- [The data]
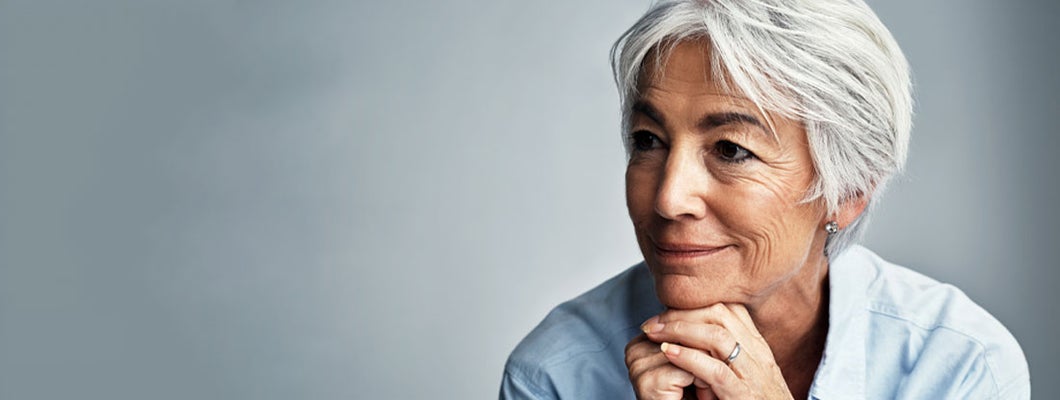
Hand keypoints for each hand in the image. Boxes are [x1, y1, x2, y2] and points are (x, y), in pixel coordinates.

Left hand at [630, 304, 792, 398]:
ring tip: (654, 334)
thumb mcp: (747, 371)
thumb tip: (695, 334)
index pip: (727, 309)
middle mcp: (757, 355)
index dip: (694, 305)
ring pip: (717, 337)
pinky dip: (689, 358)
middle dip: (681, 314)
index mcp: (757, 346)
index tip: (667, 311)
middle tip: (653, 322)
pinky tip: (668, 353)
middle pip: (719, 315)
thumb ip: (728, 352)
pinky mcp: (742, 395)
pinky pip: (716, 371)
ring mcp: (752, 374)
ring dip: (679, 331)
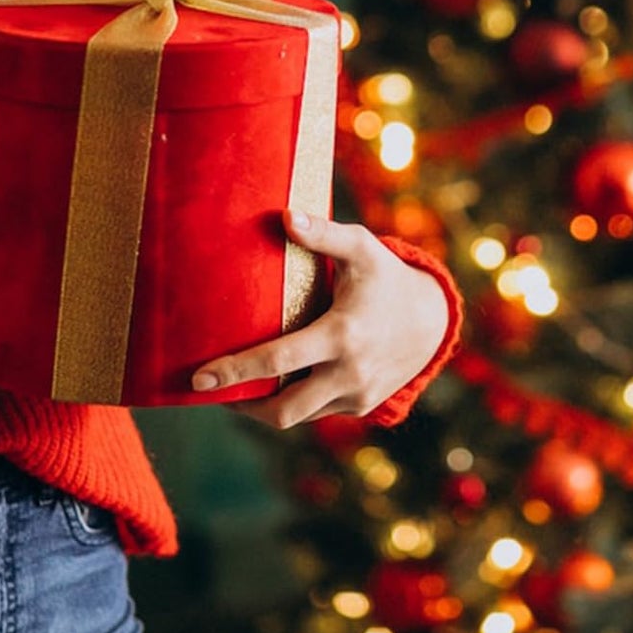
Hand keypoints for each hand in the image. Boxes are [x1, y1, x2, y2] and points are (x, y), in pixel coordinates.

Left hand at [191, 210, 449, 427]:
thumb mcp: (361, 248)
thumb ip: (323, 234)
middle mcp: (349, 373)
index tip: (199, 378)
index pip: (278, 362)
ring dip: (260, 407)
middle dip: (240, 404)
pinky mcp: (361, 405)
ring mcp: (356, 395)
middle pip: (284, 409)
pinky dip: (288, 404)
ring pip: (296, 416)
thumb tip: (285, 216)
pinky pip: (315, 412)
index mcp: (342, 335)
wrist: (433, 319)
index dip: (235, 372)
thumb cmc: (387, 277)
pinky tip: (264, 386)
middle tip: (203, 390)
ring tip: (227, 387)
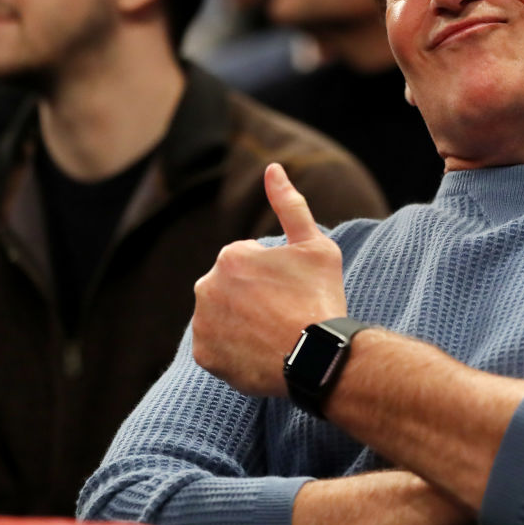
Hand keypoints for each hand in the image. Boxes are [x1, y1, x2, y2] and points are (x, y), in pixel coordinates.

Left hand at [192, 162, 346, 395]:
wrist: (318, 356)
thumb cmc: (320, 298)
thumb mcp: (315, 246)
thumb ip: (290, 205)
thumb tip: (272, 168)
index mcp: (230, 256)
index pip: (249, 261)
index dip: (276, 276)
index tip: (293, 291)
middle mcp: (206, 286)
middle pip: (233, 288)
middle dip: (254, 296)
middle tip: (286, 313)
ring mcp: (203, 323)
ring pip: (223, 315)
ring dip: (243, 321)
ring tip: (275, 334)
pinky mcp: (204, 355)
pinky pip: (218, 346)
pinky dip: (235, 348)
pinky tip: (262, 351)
---
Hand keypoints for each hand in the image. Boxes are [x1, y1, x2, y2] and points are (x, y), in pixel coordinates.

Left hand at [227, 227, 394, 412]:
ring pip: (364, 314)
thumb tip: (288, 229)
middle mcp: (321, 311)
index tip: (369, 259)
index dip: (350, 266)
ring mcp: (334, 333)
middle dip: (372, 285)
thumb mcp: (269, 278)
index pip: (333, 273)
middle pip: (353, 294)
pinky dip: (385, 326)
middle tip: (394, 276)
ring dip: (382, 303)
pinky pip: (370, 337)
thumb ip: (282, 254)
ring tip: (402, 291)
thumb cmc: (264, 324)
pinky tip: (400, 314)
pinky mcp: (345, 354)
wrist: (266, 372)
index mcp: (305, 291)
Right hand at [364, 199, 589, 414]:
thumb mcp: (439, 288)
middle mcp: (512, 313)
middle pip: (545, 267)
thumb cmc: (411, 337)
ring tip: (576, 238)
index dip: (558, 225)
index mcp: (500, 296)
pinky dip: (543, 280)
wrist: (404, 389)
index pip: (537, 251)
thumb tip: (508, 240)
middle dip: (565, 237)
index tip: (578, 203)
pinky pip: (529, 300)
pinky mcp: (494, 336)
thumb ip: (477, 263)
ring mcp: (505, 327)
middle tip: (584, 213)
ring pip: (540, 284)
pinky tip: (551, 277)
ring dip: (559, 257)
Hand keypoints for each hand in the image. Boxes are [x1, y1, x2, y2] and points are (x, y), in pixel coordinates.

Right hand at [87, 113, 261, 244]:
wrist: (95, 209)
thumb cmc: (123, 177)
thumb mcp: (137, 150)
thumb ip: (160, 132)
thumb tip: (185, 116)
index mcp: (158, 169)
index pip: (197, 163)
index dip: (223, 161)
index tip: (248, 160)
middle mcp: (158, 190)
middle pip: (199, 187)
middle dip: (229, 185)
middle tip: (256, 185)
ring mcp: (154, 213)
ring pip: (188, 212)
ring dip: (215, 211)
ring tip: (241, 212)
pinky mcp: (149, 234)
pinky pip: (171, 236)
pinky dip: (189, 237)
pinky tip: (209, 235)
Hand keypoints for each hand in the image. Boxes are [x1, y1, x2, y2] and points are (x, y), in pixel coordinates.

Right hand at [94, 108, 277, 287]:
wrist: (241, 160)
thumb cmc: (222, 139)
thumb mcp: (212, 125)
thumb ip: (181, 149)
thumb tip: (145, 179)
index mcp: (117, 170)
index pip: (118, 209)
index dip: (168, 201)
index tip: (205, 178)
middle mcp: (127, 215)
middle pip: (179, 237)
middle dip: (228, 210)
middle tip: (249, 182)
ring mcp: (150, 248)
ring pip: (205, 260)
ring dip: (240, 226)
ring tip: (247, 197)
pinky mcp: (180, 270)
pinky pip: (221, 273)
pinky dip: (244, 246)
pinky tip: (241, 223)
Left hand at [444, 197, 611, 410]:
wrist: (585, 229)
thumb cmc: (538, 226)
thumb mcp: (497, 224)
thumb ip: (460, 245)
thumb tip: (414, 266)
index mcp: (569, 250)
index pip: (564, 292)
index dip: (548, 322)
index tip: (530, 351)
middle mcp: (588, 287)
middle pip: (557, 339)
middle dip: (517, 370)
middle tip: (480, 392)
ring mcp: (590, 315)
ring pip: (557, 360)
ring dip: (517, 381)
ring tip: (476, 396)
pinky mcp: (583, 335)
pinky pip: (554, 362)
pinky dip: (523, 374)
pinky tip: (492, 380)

- [Assignment] Please give back, exactly as it stands above, the stretch from the line with "middle pip: (199, 187)" through the line with "thumb tip: (414, 266)", and no line outside it.

- [Written response]
middle pip: (199, 187)
middle dip: (229, 185)
middle tip: (256, 185)
ring mcp: (154, 213)
ring pip: (188, 212)
ring dip: (215, 211)
ring tip: (241, 212)
pinky mcp: (149, 234)
pinky pip: (171, 236)
pinky dip: (189, 237)
pinky tip: (209, 235)
Hand keypoints for each hand in the image. Boxes are [x1, y1, x2, y2] and points are (x, y), in pixel coordinates.

Right hand at [94, 108, 277, 287]:
wrist: (241, 160)
thumb cmc: (222, 139)
thumb mcp: (212, 125)
thumb ip: (181, 149)
thumb tip: (145, 179)
index mcp: (117, 170)
index pip: (118, 209)
index dip: (168, 201)
index tip: (205, 178)
middle mcp: (127, 215)
middle pip: (179, 237)
middle dip: (228, 210)
middle tip: (249, 182)
ring mcp: (150, 248)
ring pip: (205, 260)
ring dip: (240, 226)
ring tip: (247, 197)
pinky mcp: (180, 270)
pinky pip: (221, 273)
pinky dip: (244, 246)
pinky tip: (241, 223)
Left hand at [444, 197, 611, 410]:
wrist: (585, 229)
thumb cmc: (538, 226)
thumb mcp: (497, 224)
thumb ip: (460, 245)
thumb tip: (414, 266)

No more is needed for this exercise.